* DATA FOR THIS TASK:
★ ★ ★ ★ ★ ★ ★

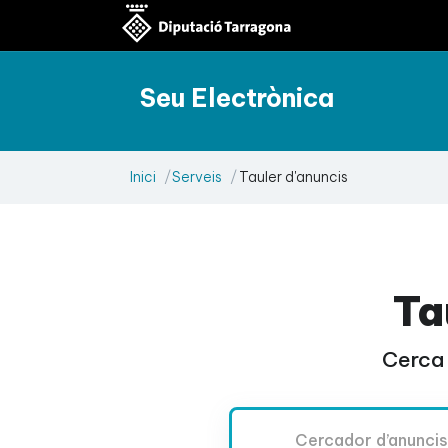
Seu Electrònica
Inici
Serveis
Tauler d'anuncis
Ta
Cerca 
Cercador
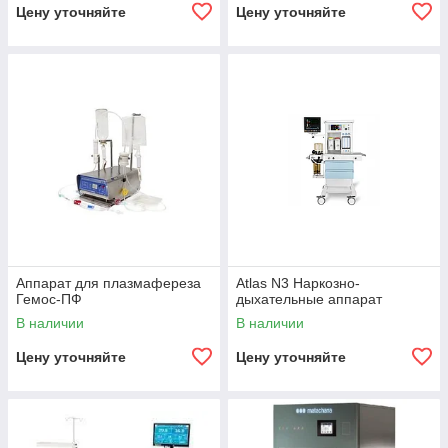
Цену уточняйте
Цену уточняйте
Аппарат для плазмафереза
Atlas N3 Наркозно-
Гемос-ПФ
дыхательные аппарат
В наличии
В наличии
Цену уточняйте
Цену уточняйте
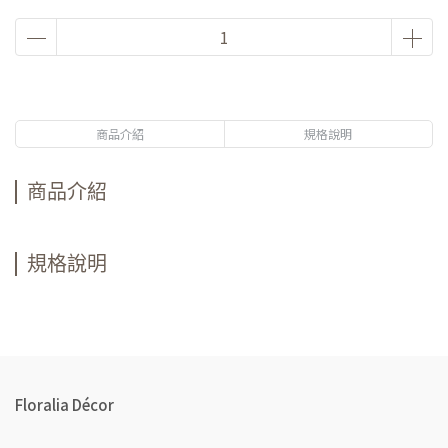
商品介紹
規格說明
商品介紹
規格說明
Floralia Décor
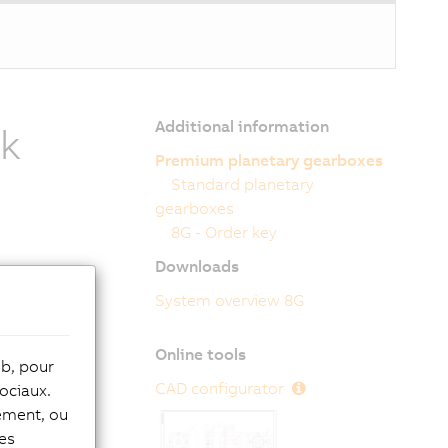
Additional information
ck
Premium planetary gearboxes
Standard planetary
gearboxes
8G - Order key
Downloads
System overview 8G
 8 and 10 and
offered in
Online tools
e premium
eb, pour
tput
CAD configurator
ociaux.
lity to
tement, ou
the area of
les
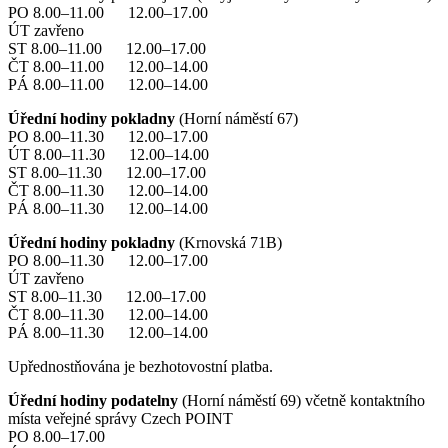
PO 8.00–11.00 12.00–17.00
ÚT zavřeno
ST 8.00–11.00 12.00–17.00
ČT 8.00–11.00 12.00–14.00
PÁ 8.00–11.00 12.00–14.00
Úřední hodiny pokladny
(Horní náměstí 67)
PO 8.00–11.30 12.00–17.00
ÚT 8.00–11.30 12.00–14.00
ST 8.00–11.30 12.00–17.00
ČT 8.00–11.30 12.00–14.00
PÁ 8.00–11.30 12.00–14.00
Úřední hodiny pokladny
(Krnovská 71B)
PO 8.00–11.30 12.00–17.00
ÚT zavřeno
ST 8.00–11.30 12.00–17.00
ČT 8.00–11.30 12.00–14.00
PÁ 8.00–11.30 12.00–14.00
Upřednostňována je bezhotovostní platba.
Úřední hodiny podatelny
(Horní náměstí 69) včetně kontaktního
místa veřejné správy Czech POINT
PO 8.00–17.00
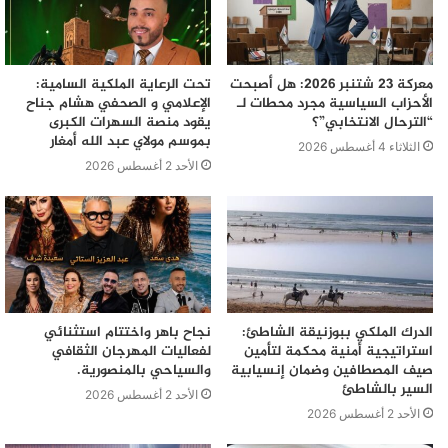
مدينة مغربية، وان جودة خدماتها تفوقت على شركات اوروبية
كسيطا المحمدية والدار البيضاء، هاتين المدينتين التي من
المحتمل ان تنال المجموعة صفقتهما لتدبير نفايات اكبر مدينة
معركة 23 شتنبر 2026: هل أصبحت
تحت الرعاية الملكية السامية:
مغربية.
الأحزاب السياسية مجرد محطات لـ
الإعلامي و الصحفي هشام جناح
“الترحال الانتخابي”؟
يقود منصة السهرات الكبرى
بموسم مولاي عبد الله أمغار
الثلاثاء 4 أغسطس 2026
الأحد 2 أغسطس 2026
الدرك الملكي ببوزنيقة الشاطئ:
نجاح باهر واختتام استثنائي
استراتيجية أمنية محكمة لتأمين
لفعاليات المهرجان الثقافي
صيف المصطافين وضمان إنسيابية
والسياحي بالمنصورية.
السير بالشاطئ
الأحد 2 أغسطس 2026
الأحد 2 أغسطس 2026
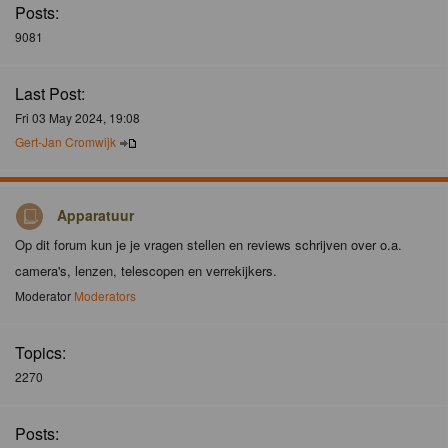
Posts:
9081
Last Post:
Fri 03 May 2024, 19:08
Gert-Jan Cromwijk
Apparatuur
Op dit forum kun je je vragen stellen en reviews schrijven over o.a.
camera's, lenzen, telescopen en verrekijkers.
Moderator
Moderators
Topics:
2270
Posts:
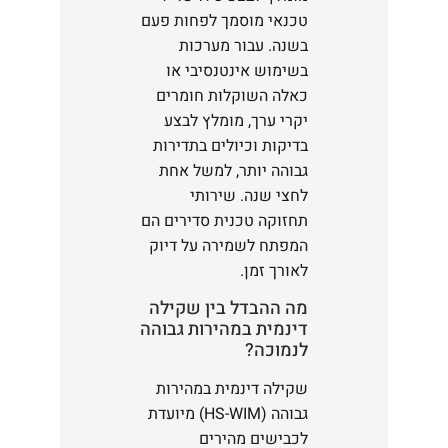
טכנאי מוסמך לפחות פעם
בשנה. עבור מערכות
בשימוש אינטנסיבי או
כאלה השוקלות חומרים
יקרי ערך, מומלץ לבצע
בדיקות וכיולים בתדירות
גבוהה יותר, למשל אחת
לחצי שנה. שירותי
תחזוקה טכנית סדירים הם
המפתח לשמירה על דיוק
לאורך זמן.
מה ההבדל בין שקילה
דינמית במהירות גבוהה
לנמוכה?
שקילה דינמית במהירות
גבוהה (HS-WIM) מיועדת
לכבישים מהירים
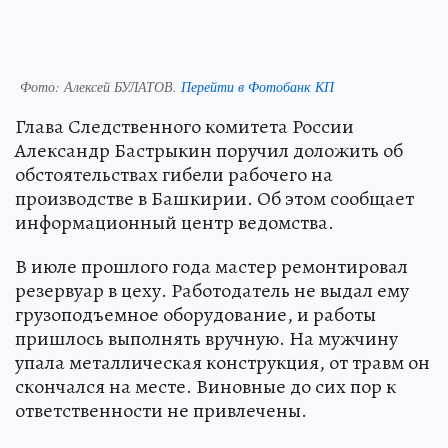
Фото:
Алексей БУЛАТОВ.
Перейти в Фотобанк КП
Глава Следственного комитета России
Александр Бастрыкин поручил доложить об
обстоятельствах гибели рабочего на
производстве в Башкирии. Об этом сообщает
информационный центр ведомства.
В июле прошлого года мастер ремонтировал
резервуар в цеху. Работодатель не выдал ему
грузоподъемное оборудование, и работы
пришлось выполнять вручную. На мужчину
упала металлическая конструкция, от травм он
скончался на месте. Виновные до сих пор к
ответственности не привлечены.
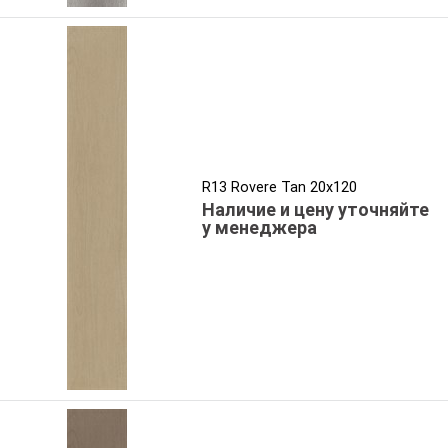
R13 Rovere Tan 20x120
Наличие и цену уточняйте
у менеджера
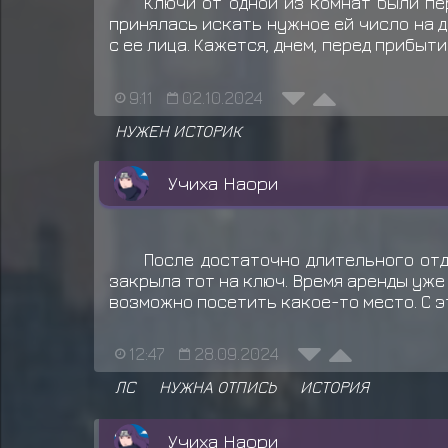
Ключи от одной из комнат были пе
принялась искать нужное ей число на д
с ее лица. Кажется, днем, перед прибы
9:11
02.10.2024
НУЖЕН ИСТОРИК
Учиха Наори
После достаточно длительного отд
закрыла тот на ключ. Время аренды уже
возможно посетить какое-то место. С э
12:47
28.09.2024
ЛС
НУЖНА ОТПИСЬ
ИСТОРИЯ
Учиха Наори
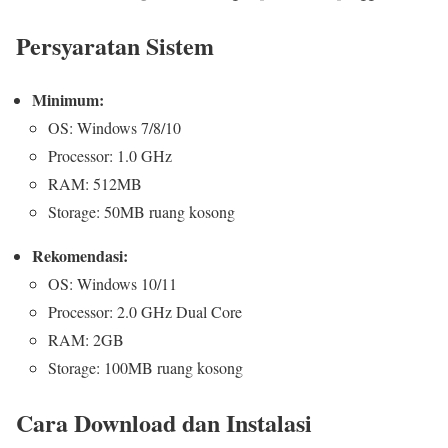
Persyaratan Sistem
Minimum:
OS: Windows 7/8/10
Processor: 1.0 GHz
RAM: 512MB
Storage: 50MB ruang kosong
Rekomendasi:
OS: Windows 10/11
Processor: 2.0 GHz Dual Core
RAM: 2GB
Storage: 100MB ruang kosong
Cara Download dan Instalasi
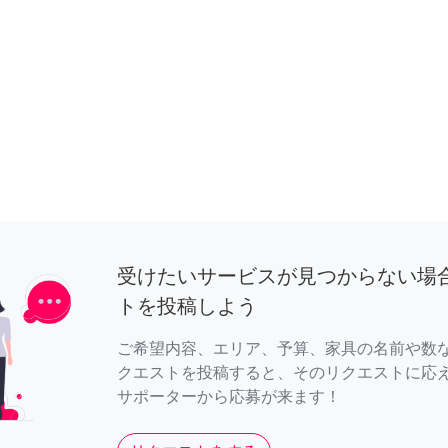
受けたいサービスが見つからない場
トを投稿しよう
ご希望内容、エリア、予算、家具の名前や数
クエストを投稿すると、そのリクエストに応
サポーターから応募が来ます！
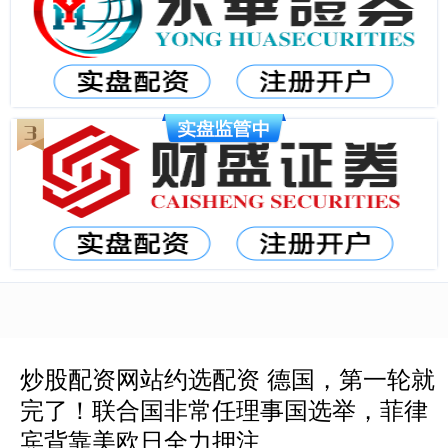
炒股配资网站约选配资 德国，第一轮就
完了！联合国非常任理事国选举，菲律
宾背靠美欧日全力押注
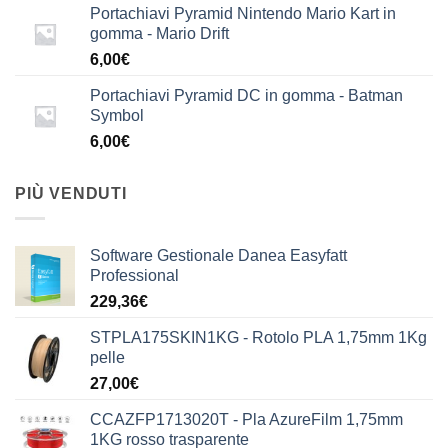
Portachiavi Pyramid Nintendo Mario Kart in
gomma - Mario Drift
6,00
€
Portachiavi Pyramid DC in gomma - Batman
Symbol
6,00
€
PIÙ VENDUTI
Software Gestionale Danea Easyfatt
Professional
229,36
€
STPLA175SKIN1KG - Rotolo PLA 1,75mm 1Kg
pelle
27,00
€
CCAZFP1713020T - Pla AzureFilm 1,75mm
1KG rosso trasparente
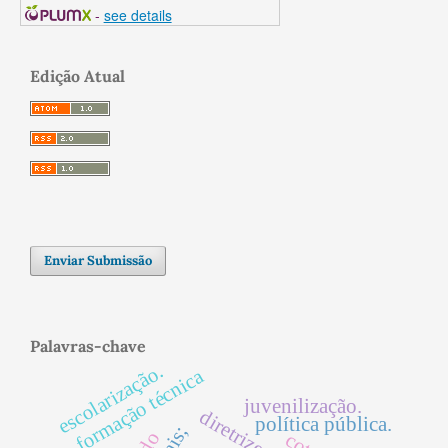
-
see details
Edição Atual
Enviar Submissão
Palavras-chave
escolarização.
formação técnica
juvenilização.
política pública.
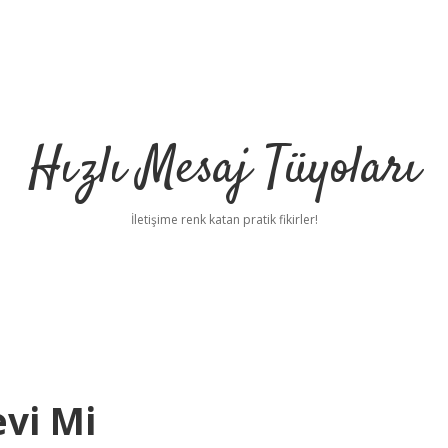
Hızlı Mesaj Tüyoları
İletişime renk katan pratik fikirler!
evi Mi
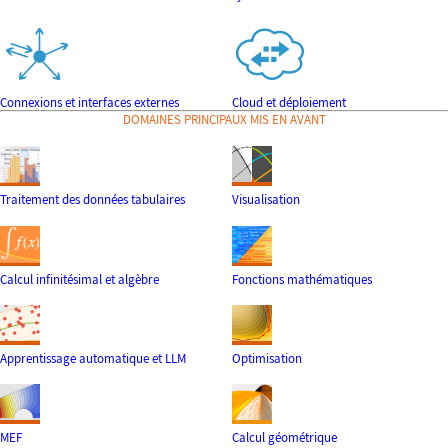
Connexions et interfaces externes
Cloud et déploiement
DOMAINES PRINCIPAUX MIS EN AVANT
Traitement des données tabulaires
Visualisation
Calcul infinitésimal et algèbre
Fonctions mathématiques
Apprentissage automatique et LLM
Optimisation
MEF
Calcul géométrique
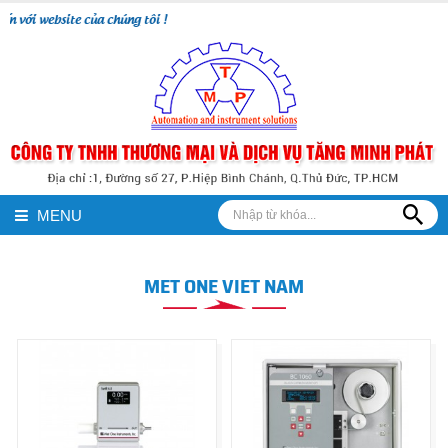
với website của chúng tôi !
MENU
MET ONE VIET NAM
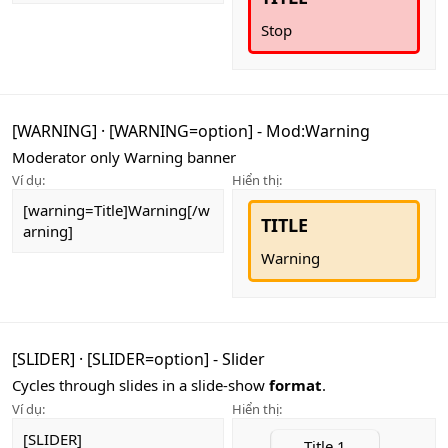
Stop
[WARNING]
·
[WARNING=
option
] - Mod:Warning
Moderator only Warning banner
Ví dụ:
Hiển thị:
[warning=Title]Warning[/w
TITLE
arning]
Warning
[SLIDER]
·
[SLIDER=
option
] - Slider
Cycles through slides in a slide-show
format
.
Ví dụ:
Hiển thị:
[SLIDER]
Content 4
Content
Title 1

★ ★ ★ ★ ★ ★ ★

* PROBLEM STATEMENT: Can you reproduce word for word the text of the entries from their start through the line containing "PO 8.00–17.00", including that line and omitting the pictures?

* RESPONSE:
Seu Electrònica
Inici
Serveis
Tauler d'anuncis
Ta
Cerca 
Cercador
Цену уточняйте
Цену уточняйте
Аппарат для плазмафереза
Atlas N3 Наркозно-
Гемос-ПФ
дыхательные аппарат
В наличии
В наличии
Цену уточняйте
Цену уточняйте
商品介紹
規格說明
商品介紹
規格說明
Floralia Décor
Additional information
ck
Premium planetary gearboxes
Standard planetary
gearboxes
8G - Order key
Downloads
System overview 8G
 8 and 10 and
offered in
Online tools
e premium
eb, pour
tput
CAD configurator
ociaux.
lity to
tement, ou
the area of
les
PO 8.00–11.00 12.00–17.00
ÚT zavřeno
ST 8.00–11.00 12.00–17.00
ČT 8.00–11.00 12.00–14.00
PÁ 8.00–11.00 12.00–14.00
Úřední hodiny pokladny
(Horní náměstí 67)
PO 8.00–11.30 12.00–17.00
ÚT 8.00–11.30 12.00–14.00
ST 8.00–11.30 12.00–17.00
ČT 8.00–11.30 12.00–14.00
PÁ 8.00–11.30 12.00–14.00
Úřední hodiny pokladny
(Krnovská 71B)
PO 8.00–11.30 12.00–17.00
ÚT zavřeno
ST 8.00–11.30 12.00–17.00
ČT 8.00–11.30 12.00–14.00
PÁ 8.00–11.30 12.00–14.00
Upřednostňována je bezhotovostní platba.
Úřední hodiny podatelny
(Horní náměstí 69) včetně kontaktního
místa veřejné správy Czech POINT
PO 8.00–17.00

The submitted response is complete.